PROBLEM TO SOLVE:
Wherever the listing has a line with the string "right", copy that line out.

***** TASK INPUT

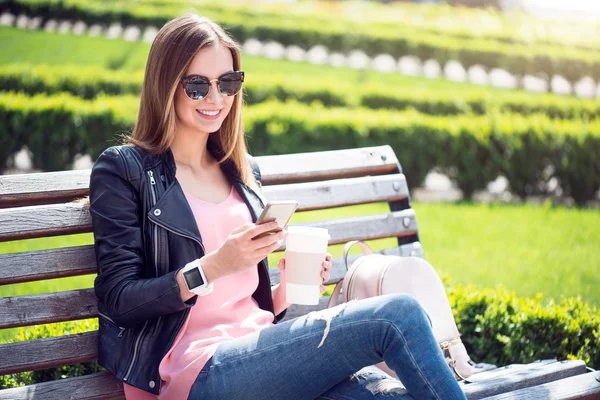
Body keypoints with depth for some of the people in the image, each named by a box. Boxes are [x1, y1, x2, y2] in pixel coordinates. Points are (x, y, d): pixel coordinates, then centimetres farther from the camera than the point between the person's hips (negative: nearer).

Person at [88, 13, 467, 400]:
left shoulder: (244, 171, 19)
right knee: (398, 316, -20)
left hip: (258, 350, 6)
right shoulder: (124, 170, 1)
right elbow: (119, 301, -6)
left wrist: (288, 286, 3)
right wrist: (213, 266, -19)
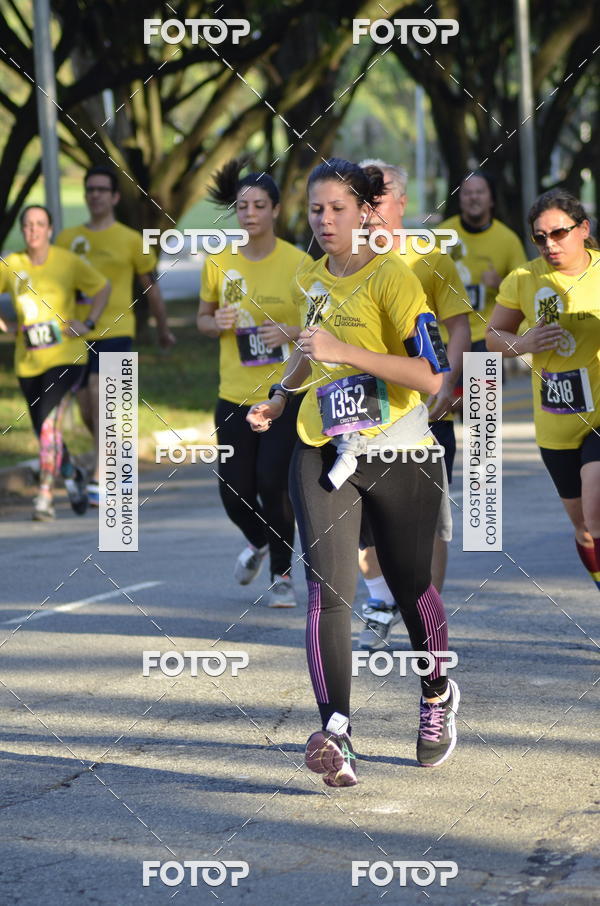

**********

EXERCISE ANSWER:
right knee: (398, 316, -20)
right shoulder: (124, 170, 1)
right elbow: (119, 301, -6)
right wrist: (213, 266, -19)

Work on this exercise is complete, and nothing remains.